■ REQUIRED WORK
In the records below, the line with "M1068 199 1094 231 1056 263 1030 230Z" opens the range and the line with "M1319 102 1357 120" closes it; print that range exactly and nothing else.

■ THE DATA

++++++

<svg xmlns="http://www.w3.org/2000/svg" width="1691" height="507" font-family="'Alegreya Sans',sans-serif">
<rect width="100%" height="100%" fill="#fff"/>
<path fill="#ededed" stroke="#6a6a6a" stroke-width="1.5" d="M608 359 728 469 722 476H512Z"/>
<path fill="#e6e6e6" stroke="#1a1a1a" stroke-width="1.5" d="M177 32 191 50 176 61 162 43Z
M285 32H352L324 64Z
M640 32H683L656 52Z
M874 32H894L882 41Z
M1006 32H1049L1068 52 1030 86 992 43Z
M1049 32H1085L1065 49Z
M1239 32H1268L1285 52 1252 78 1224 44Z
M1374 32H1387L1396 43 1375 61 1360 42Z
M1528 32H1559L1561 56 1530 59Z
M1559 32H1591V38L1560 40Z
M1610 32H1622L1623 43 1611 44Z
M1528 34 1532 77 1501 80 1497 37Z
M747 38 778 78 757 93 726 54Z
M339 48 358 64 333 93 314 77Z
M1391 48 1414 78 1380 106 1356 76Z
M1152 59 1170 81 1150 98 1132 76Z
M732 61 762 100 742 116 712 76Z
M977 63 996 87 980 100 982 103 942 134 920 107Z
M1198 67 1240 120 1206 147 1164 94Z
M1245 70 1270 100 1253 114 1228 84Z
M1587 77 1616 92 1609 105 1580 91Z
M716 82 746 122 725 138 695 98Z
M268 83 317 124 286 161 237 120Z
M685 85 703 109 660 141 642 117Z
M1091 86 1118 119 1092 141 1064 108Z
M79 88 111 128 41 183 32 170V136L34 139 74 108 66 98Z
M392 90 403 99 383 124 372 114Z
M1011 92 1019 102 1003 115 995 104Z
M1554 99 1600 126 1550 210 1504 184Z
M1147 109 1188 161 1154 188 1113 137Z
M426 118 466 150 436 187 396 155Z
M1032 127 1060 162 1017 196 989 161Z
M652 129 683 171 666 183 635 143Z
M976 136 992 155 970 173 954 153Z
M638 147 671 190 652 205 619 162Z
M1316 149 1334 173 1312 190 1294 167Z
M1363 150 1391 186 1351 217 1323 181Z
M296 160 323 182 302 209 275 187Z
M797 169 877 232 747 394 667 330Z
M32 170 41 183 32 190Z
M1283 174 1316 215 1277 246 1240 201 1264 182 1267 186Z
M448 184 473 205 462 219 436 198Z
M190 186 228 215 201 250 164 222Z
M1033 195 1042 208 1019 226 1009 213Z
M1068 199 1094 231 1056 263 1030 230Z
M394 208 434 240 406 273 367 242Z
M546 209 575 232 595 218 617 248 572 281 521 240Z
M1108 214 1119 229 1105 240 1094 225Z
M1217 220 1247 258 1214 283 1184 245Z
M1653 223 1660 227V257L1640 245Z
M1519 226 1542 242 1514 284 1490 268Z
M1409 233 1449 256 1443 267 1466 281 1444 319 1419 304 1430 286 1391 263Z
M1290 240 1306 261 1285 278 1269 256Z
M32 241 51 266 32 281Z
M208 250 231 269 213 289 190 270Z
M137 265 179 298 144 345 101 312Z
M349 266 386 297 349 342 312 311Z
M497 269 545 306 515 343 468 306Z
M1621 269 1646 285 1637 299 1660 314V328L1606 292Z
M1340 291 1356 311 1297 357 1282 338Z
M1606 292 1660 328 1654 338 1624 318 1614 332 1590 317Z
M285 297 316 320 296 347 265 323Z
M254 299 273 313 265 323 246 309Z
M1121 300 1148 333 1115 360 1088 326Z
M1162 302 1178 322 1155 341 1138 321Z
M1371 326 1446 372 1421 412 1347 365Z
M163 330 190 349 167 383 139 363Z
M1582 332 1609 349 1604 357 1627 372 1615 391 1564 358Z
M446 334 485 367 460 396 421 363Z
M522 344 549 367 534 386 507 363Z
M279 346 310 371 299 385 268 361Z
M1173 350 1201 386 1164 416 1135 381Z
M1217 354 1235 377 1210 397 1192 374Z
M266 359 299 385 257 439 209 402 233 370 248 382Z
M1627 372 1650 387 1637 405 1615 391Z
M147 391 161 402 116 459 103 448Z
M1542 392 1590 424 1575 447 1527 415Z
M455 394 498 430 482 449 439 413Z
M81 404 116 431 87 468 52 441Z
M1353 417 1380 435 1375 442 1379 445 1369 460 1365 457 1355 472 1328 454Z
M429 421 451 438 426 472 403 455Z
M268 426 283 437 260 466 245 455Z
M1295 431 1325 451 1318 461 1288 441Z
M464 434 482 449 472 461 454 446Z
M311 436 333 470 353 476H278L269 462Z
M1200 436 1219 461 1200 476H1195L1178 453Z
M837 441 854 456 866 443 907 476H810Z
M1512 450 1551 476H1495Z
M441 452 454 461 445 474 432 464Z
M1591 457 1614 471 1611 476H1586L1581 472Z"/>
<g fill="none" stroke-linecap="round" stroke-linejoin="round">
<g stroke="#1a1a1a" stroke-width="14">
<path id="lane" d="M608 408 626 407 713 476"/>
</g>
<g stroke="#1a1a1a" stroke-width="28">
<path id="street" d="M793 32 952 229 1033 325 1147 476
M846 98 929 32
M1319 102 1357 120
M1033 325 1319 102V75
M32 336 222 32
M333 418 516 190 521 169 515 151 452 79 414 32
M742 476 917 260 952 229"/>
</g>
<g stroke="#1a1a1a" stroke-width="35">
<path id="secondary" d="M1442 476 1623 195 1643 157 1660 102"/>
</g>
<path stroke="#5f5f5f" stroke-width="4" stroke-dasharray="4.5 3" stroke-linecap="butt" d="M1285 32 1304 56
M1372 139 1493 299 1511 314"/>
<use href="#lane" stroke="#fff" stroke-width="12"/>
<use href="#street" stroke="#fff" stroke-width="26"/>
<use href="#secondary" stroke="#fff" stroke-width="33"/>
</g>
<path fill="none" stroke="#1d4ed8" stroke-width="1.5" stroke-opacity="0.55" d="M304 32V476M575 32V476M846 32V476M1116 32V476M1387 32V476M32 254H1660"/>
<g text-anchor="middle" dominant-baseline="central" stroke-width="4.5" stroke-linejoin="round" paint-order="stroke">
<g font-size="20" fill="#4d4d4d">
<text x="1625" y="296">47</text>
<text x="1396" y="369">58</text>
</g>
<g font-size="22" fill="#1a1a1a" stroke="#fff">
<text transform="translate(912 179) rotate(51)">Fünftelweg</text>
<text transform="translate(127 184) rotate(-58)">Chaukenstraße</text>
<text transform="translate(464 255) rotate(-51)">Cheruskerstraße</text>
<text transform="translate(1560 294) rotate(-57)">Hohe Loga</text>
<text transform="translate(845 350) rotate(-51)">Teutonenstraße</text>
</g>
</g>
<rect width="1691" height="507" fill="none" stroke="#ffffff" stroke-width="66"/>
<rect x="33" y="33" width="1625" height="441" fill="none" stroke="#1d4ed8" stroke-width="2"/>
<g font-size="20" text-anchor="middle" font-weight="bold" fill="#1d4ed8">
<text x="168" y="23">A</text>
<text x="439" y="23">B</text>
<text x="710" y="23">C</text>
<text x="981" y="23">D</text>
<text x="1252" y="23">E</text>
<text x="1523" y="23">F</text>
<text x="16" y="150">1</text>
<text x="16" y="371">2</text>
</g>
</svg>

++++++

■ EXPECTED ANSWER
M1068 199 1094 231 1056 263 1030 230Z
M394 208 434 240 406 273 367 242Z
M546 209 575 232 595 218 617 248 572 281 521 240Z
M1108 214 1119 229 1105 240 1094 225Z
M1217 220 1247 258 1214 283 1184 245Z
M1653 223 1660 227V257L1640 245Z
M1519 226 1542 242 1514 284 1490 268Z
M1409 233 1449 256 1443 267 1466 281 1444 319 1419 304 1430 286 1391 263Z
M1290 240 1306 261 1285 278 1269 256Z
M32 241 51 266 32 281Z
M208 250 231 269 213 289 190 270Z
M137 265 179 298 144 345 101 312Z
M349 266 386 297 349 342 312 311Z
M497 269 545 306 515 343 468 306Z
M1621 269 1646 285 1637 299 1660 314V328L1606 292Z
M1340 291 1356 311 1297 357 1282 338Z
M1606 292 1660 328 1654 338 1624 318 1614 332 1590 317Z
M285 297 316 320 296 347 265 323Z
M254 299 273 313 265 323 246 309Z
M1121 300 1148 333 1115 360 1088 326Z
M1162 302 1178 322 1155 341 1138 321Z
M1371 326 1446 372 1421 412 1347 365Z
M163 330 190 349 167 383 139 363Z
M1582 332 1609 349 1604 357 1627 372 1615 391 1564 358Z
M446 334 485 367 460 396 421 363Z
M522 344 549 367 534 386 507 363Z
M279 346 310 371 299 385 268 361Z
M1173 350 1201 386 1164 416 1135 381Z
M1217 354 1235 377 1210 397 1192 374Z
M266 359 299 385 257 439 209 402 233 370 248 382Z
M1627 372 1650 387 1637 405 1615 391Z
M147 391 161 402 116 459 103 448Z
M1542 392 1590 424 1575 447 1527 415Z
M455 394 498 430 482 449 439 413Z
M81 404 116 431 87 468 52 441Z
M1353 417 1380 435 1375 442 1379 445 1369 460 1365 457 1355 472 1328 454Z
M429 421 451 438 426 472 403 455Z
M268 426 283 437 260 466 245 455Z
M1295 431 1325 451 1318 461 1288 441Z
M464 434 482 449 472 461 454 446Z
M311 436 333 470 353 476H278L269 462Z
M1200 436 1219 461 1200 476H1195L1178 453Z
M837 441 854 456 866 443 907 476H810Z
M1512 450 1551 476H1495Z
M441 452 454 461 445 474 432 464Z
M1591 457 1614 471 1611 476H1586L1581 472Z"/>
<g fill="none" stroke-linecap="round" stroke-linejoin="round">
<g stroke="#1a1a1a" stroke-width="14">
<path id="lane" d="M608 408 626 407 713 476"/>
</g>
<g stroke="#1a1a1a" stroke-width="28">
<path id="street" d="M793 32 952 229 1033 325 1147 476
M846 98 929 32
M1319 102 1357 120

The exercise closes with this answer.